An unusual unanimous Supreme Court decision Thursday barring patents on naturally occurring DNA appeared to do little, if any, harm to biotech companies that research and market tests for genetic abnormalities.
That’s because the other part of the long-anticipated Supreme Court decision upheld patents on so-called cDNA, or complementary DNA: a synthetically produced form of genetic material that also can be the basis for such tests.
And the case’s defendant, Salt Lake City-based Myriad Genetics, noted that 75 percent of its business, from BRCA analysis tests that screen for hereditary breast and ovarian cancer, remains protected by patents that were not struck down by the Supreme Court decision written by Justice Clarence Thomas.
“This could have had a lot of broad and really unintended consequences if all the patents had gone away,” said Doug Schenkel, who analyzes biotech companies for Cowen. “Potentially Monsanto and some of their peers could have been affected if all of their [DNA-based] patents had gone.

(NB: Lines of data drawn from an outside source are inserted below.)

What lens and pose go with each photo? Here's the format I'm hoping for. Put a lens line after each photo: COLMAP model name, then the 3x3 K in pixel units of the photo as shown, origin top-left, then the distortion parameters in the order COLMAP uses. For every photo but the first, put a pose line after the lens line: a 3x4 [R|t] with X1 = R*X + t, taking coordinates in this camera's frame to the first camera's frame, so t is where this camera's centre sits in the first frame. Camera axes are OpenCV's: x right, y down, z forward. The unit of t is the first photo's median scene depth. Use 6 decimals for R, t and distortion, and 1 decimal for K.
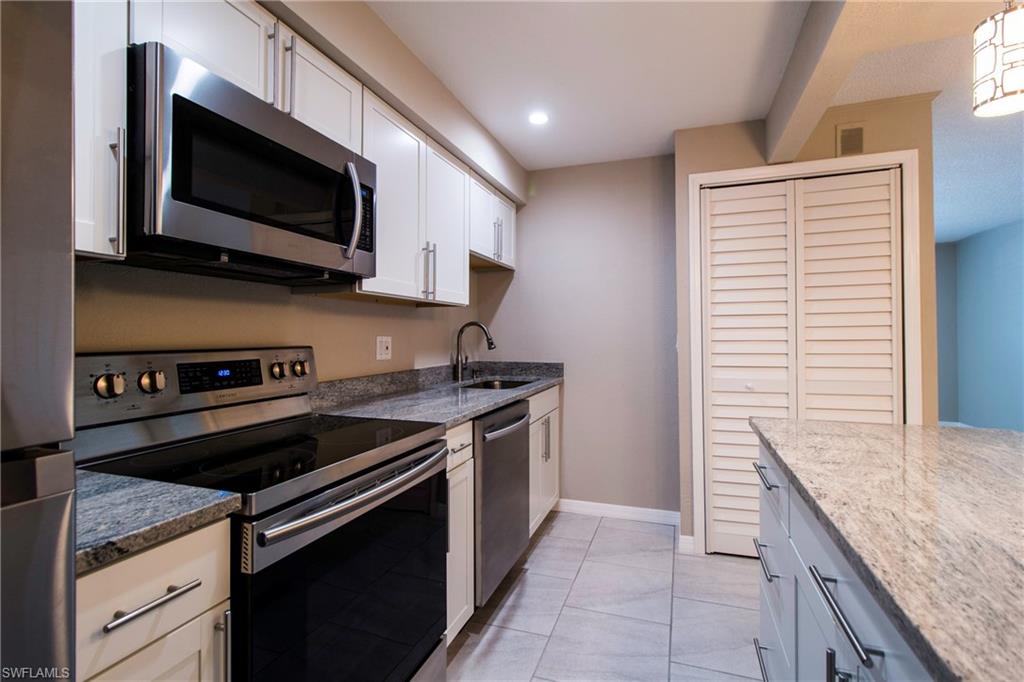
lens RADIAL K [[472.2, 0, 518.1], [0, 472.2, 332.4], [0, 0, 1]] dist [0.001984, 0.000794]
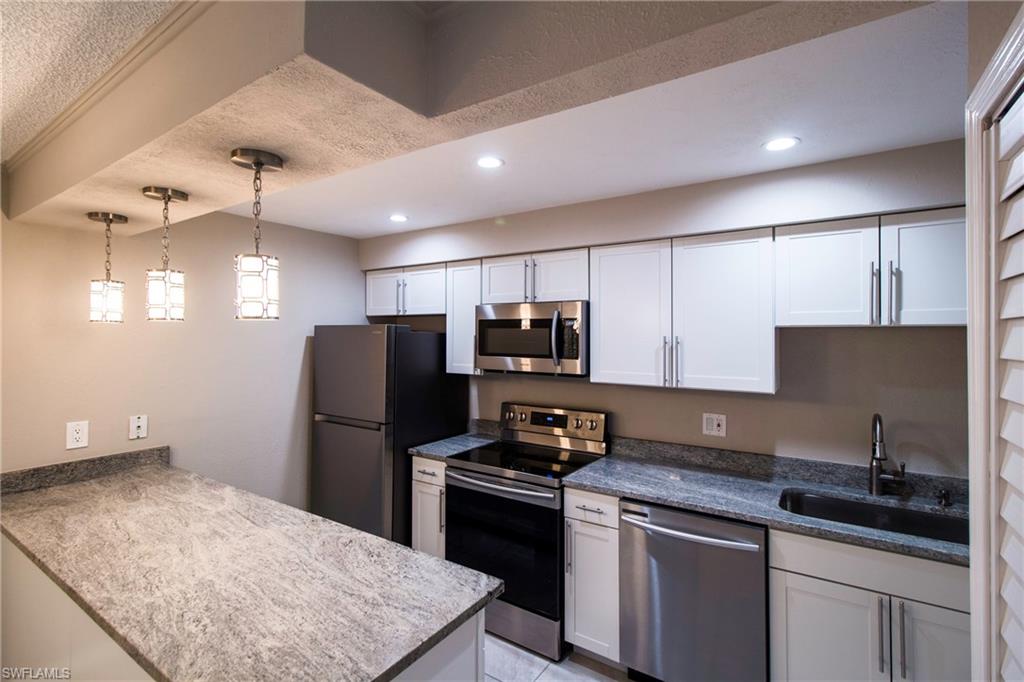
lens RADIAL K [[472.2, 0, 519.1], [0, 472.2, 332.6], [0, 0, 1]] dist [0.001984, 0.000794]
pose [[-0.246679, -0.003290, -0.969092, 0.893429], [0.004453, 0.999980, -0.004528, -0.178391], [0.969087, -0.005433, -0.246660, 0.850823]]
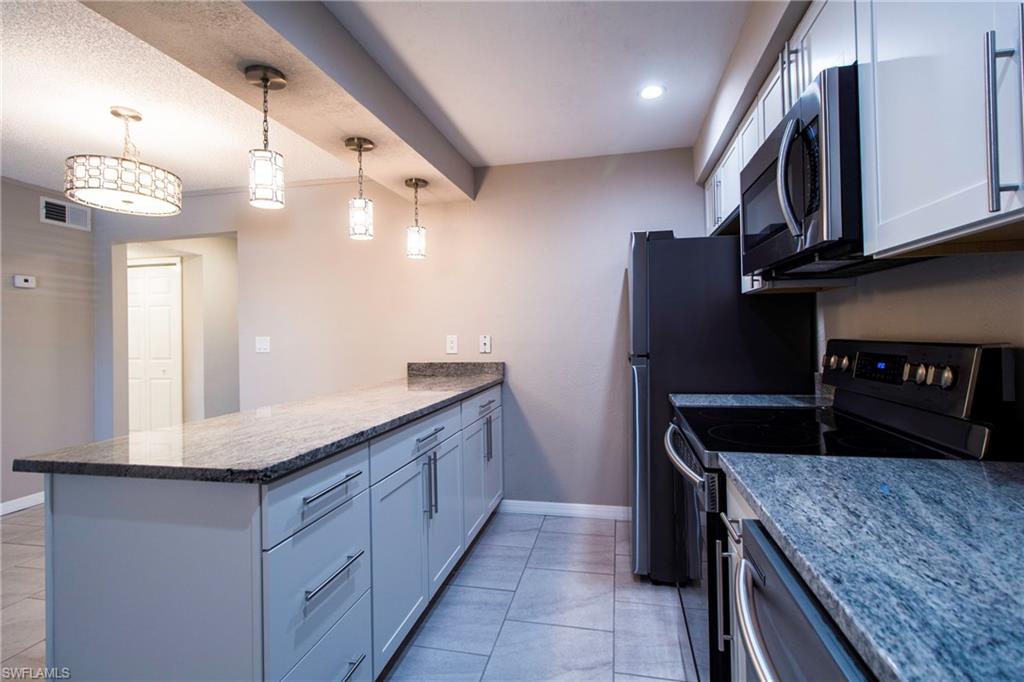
lens RADIAL K [[472.2, 0, 519.6], [0, 472.2, 331.0], [0, 0, 1]] dist [0.001984, 0.000794]
pose [[-0.990580, 0.020694, -0.135361, 0.158912], [0.022243, 0.999703, -0.009941, 0.003313], [0.135115, -0.012858, -0.990746, 1.150213]]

“Given you have this mixed outcome, there may be no impact” on the entire biotech sector from the Supreme Court decision, he said. “And if there is an impact, it’s not going to be as clear an impact as if you had thrown out all these patents.”
Penn State law professor Eileen Kane, who has a Ph.D. in molecular biology, said that for companies that “rely on a cDNA, this is a good decision for them, for sure.”

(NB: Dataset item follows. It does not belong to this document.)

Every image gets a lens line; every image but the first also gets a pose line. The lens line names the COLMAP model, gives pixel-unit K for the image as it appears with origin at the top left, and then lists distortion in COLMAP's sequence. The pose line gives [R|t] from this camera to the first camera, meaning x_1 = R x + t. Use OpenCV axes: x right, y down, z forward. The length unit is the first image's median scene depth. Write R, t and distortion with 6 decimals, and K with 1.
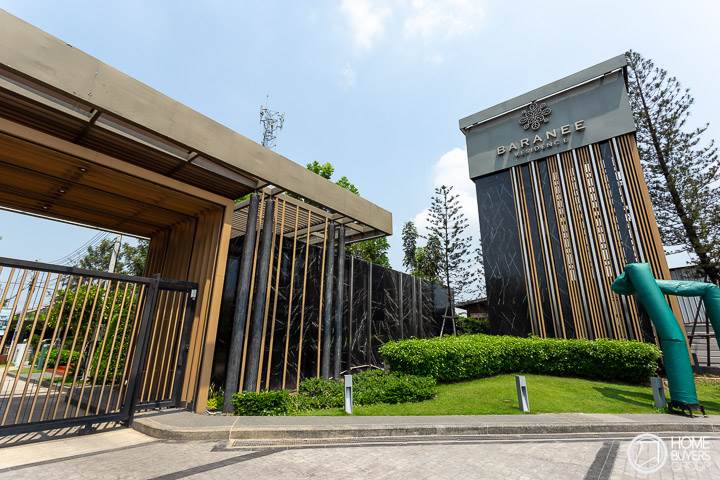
lens RADIAL K [[344.7, 0, 358.4], [0, 344.7, 237.8], [0, 0, 1]] dist [0.006010, 0.000312]
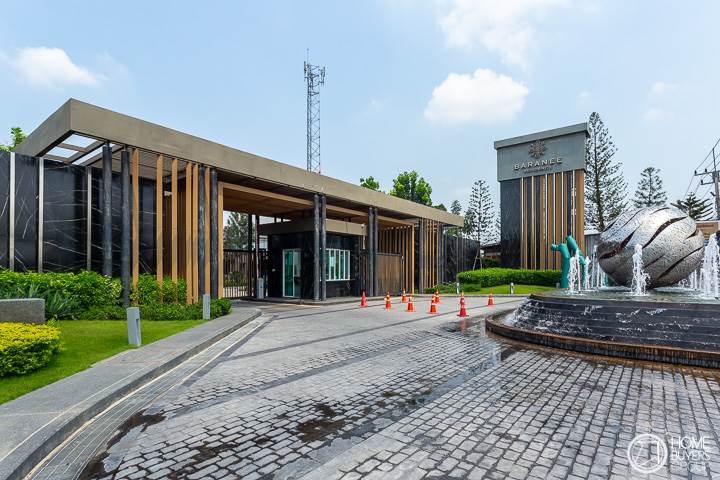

But Kane added that for companies whose business is solely based on tests that are derived from isolating naturally occurring DNA from humans, “yes, their business models are in question.”
Kane also said that by barring patents on natural DNA found in human bodies, “I think the opinion would encourage research” by a wide-range of entities, which will lead to more options for tests.
Les Funtleyder, Poliwogg’s health-care strategist, agreed, saying, “We actually like the ruling because it’s going to allow smaller companies and scientists to develop new tests without fear of reprisal from monopoly, and ultimately those will find their way into commercial use and be better for most companies.
“To the extent that that limitation is off, that should allow for greater innovation,” he said. “It becomes an innovation risk and a business risk, instead of a legal risk.”
But Matthew Gibson, a patent lawyer in the biotech industry group of the Oklahoma firm McAfee & Taft, said, “If it’s ‘free game’ and there’s no exclusivity from a patent standpoint, I think at the end that’s going to benefit the bigger company.”
“It’s really going to hurt the small companies,” said Gibson, noting the entry costs are a steeper barrier for such firms, compared with large companies.